M. ElBaradei a pris de front, cette année, ceux qui considèrent qu’il devrait s’en tenir à un rôle de technicien chargé de fournir un diagnostic sur l’avancée des travaux nucléaires iraniens. Lui, revendique sans ambages un rôle "politique". Il se voit en négociateur de haut vol. Un rôle que peu de dirigeants en Occident ont souhaité qu’il endosse - hormis le ministre allemand des affaires étrangères, Frank-Walter Steinmeier, et, d’une façon plus discrète, le chef de la diplomatie européenne, Javier Solana.

Son interlocuteur-clé, côté iranien, a été jusqu’en octobre le chef du Conseil suprême de sécurité nationale, Ali Larijani. Un personnage subtil et cultivé, mais qui, au fond, ne dévia jamais d’une ligne intransigeante, et dont la démission n’a fait qu’accroître les incertitudes sur l’issue de la crise. M. ElBaradei a négocié cet été avec M. Larijani un "plan de travail" avec la République islamique, qui vise à faire la lumière sur près de deux décennies d’activités nucléaires clandestines. Il devait rendre, ces jours-ci, un rapport à ce sujet. Il s’attachera probablement à prolonger les négociations. Ce qui aura pour conséquence de bloquer l’adoption de nouvelles sanctions à l’ONU, où les Russes et les Chinois sont ses alliés objectifs.

Ses détracteurs, à Washington, Paris et Londres, perçoivent le "plan" - auquel ils ont dû se résoudre - comme une manoeuvre de diversion, un dangereux subterfuge. Au prétexte de promouvoir la diplomatie, du temps est accordé aux Iraniens dans leur course à la matière fissile. Si l’on suit cette logique, l’action de M. ElBaradei accroît paradoxalement le danger de scénario militaire. Car en mettant l’Iran à l’abri de nouvelles sanctions de l’ONU, il conforte son illusion d’invulnérabilité et rapproche le moment où certains, à Washington ou en Israël, perdront patience.

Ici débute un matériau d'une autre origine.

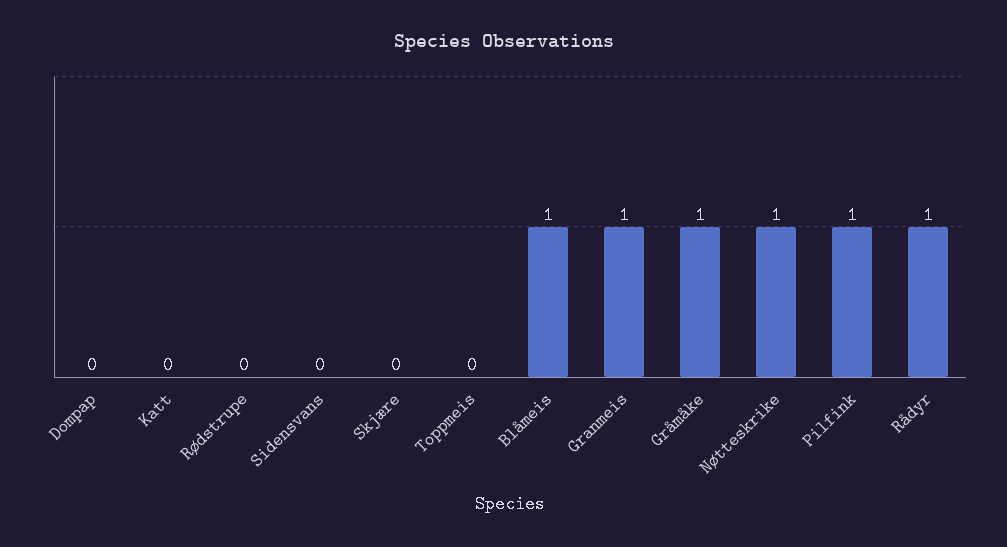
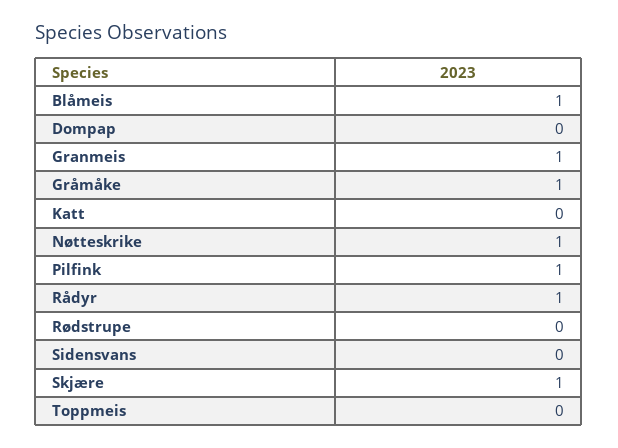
  {
    "Dompap": 0,
    "Katt": 0,
    "Rødstrupe": 0,
    "Sidensvans": 0,
-   "Skjære": 0,
+   "Skjære": 1,
    "Toppmeis": 0,
    "Blåmeis": 1,
    "Granmeis": 1,
    "Gråmåke": 1,
    "Nøtteskrike": 1,
    "Pilfink": 1,
    "Rådyr": 1
  }

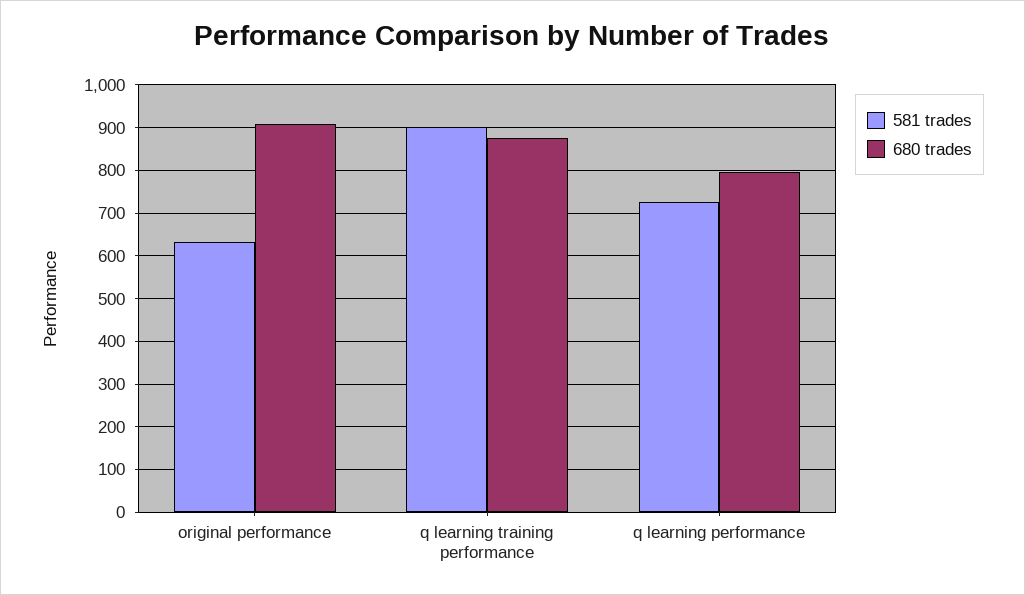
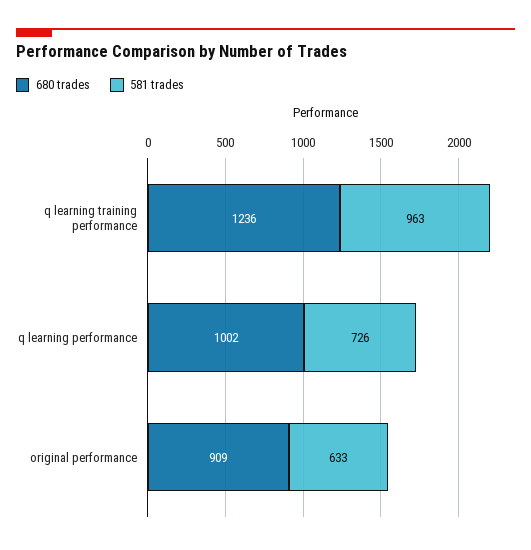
  {
    "581 trades": {
      "original performance": 633,
-     "q learning training performance": 900,
+     "q learning training performance": 963,
      "q learning performance": 726
    },
    "680 trades": {
      "original performance": 909,
-     "q learning training performance": 880,
+     "q learning training performance": 1236,
-     "q learning performance": 800
+     "q learning performance": 1002
    }
  }

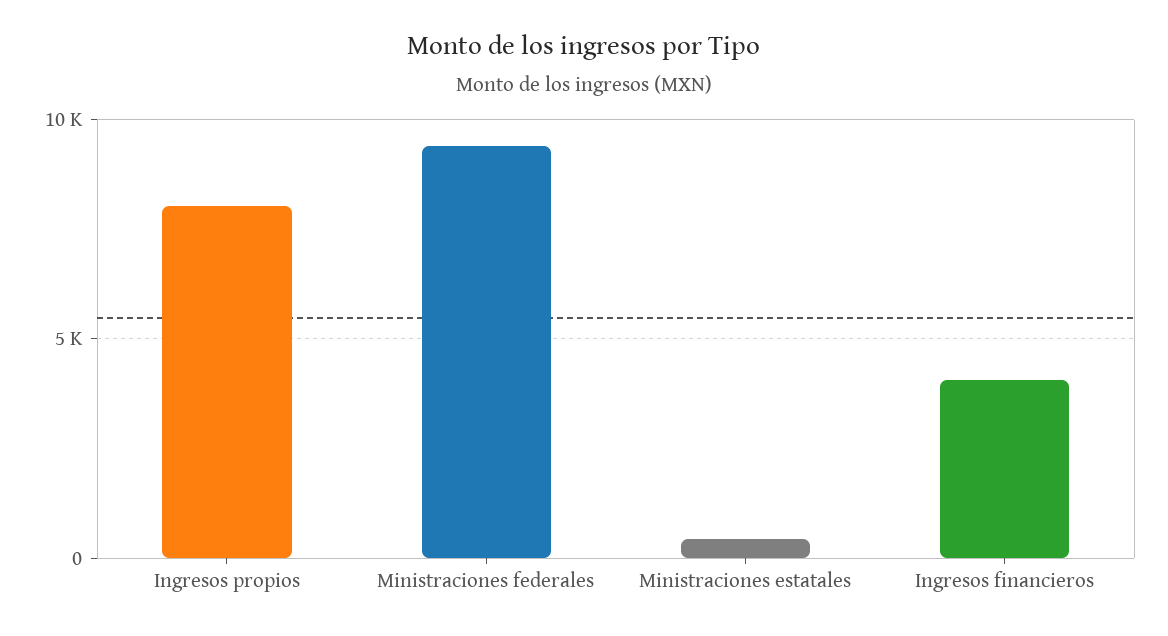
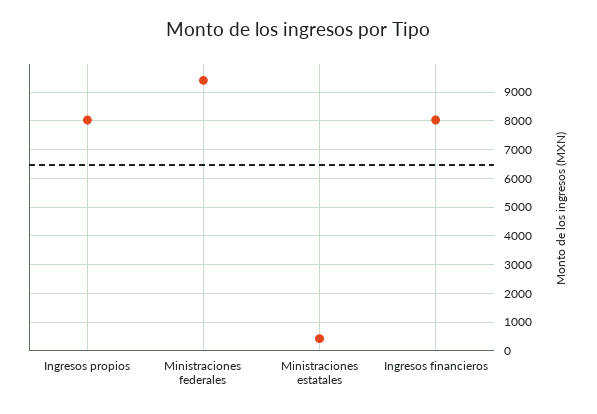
  {
    "Ingresos propios": 8000,
    "Ministraciones federales": 9500,
    "Ministraciones estatales": 500,
-   "Ingresos financieros": 4000
+   "Ingresos financieros": 8000
  }

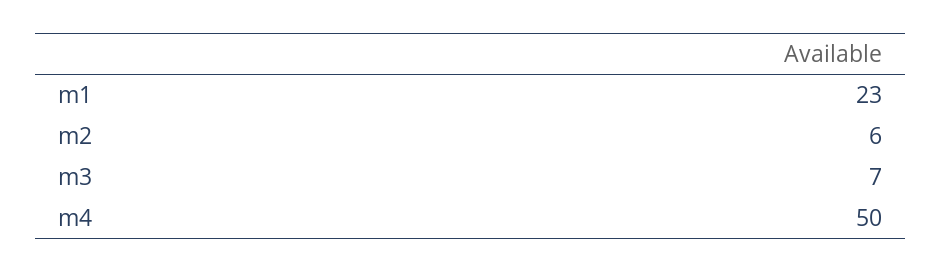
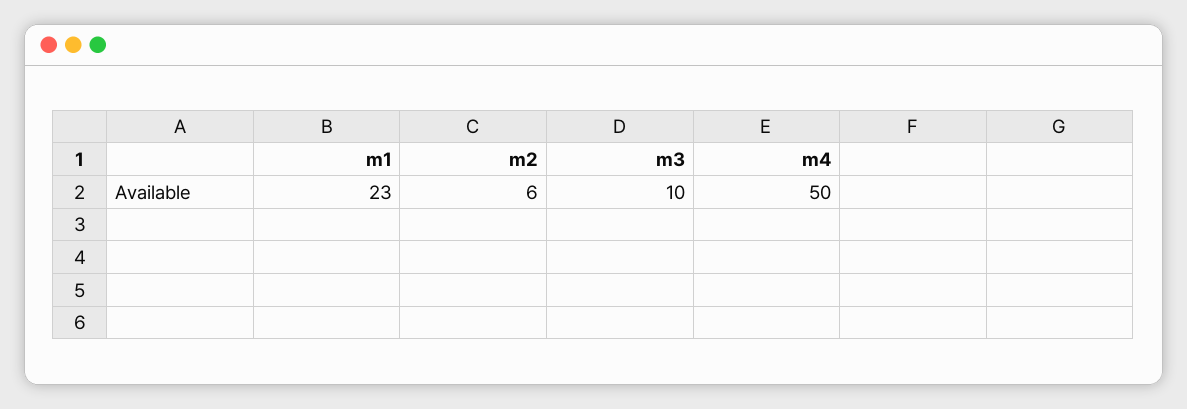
  {
    "m1": 23,
    "m2": 6,
-   "m3": 7,
+   "m3": 10,
    "m4": 50
  }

A la description de ce scénario qu’il veut précisément éviter, M. ElBaradei répond en invoquant le droit international : l’usage de la force, sans feu vert du Conseil de sécurité ou sans motif clair d’autodéfense, est prohibé par la charte de l’ONU.

Médiateur controversé dans le dossier le plus brûlant, et sur lequel de sombres nuages s’accumulent, Mohammed ElBaradei joue gros. Il tente le tout pour le tout, sans illusion. Avec, sans doute, l’espoir de gagner du temps jusqu’au départ de George Bush. Si le pire se produit, au moins aura-t-il laissé une marque. Pour l’histoire ? Dans son bureau au style moderne et dépouillé, une petite reproduction attire l’attention. C’est Le Cri, d’Edvard Munch. L’expression de l’angoisse s’il en est.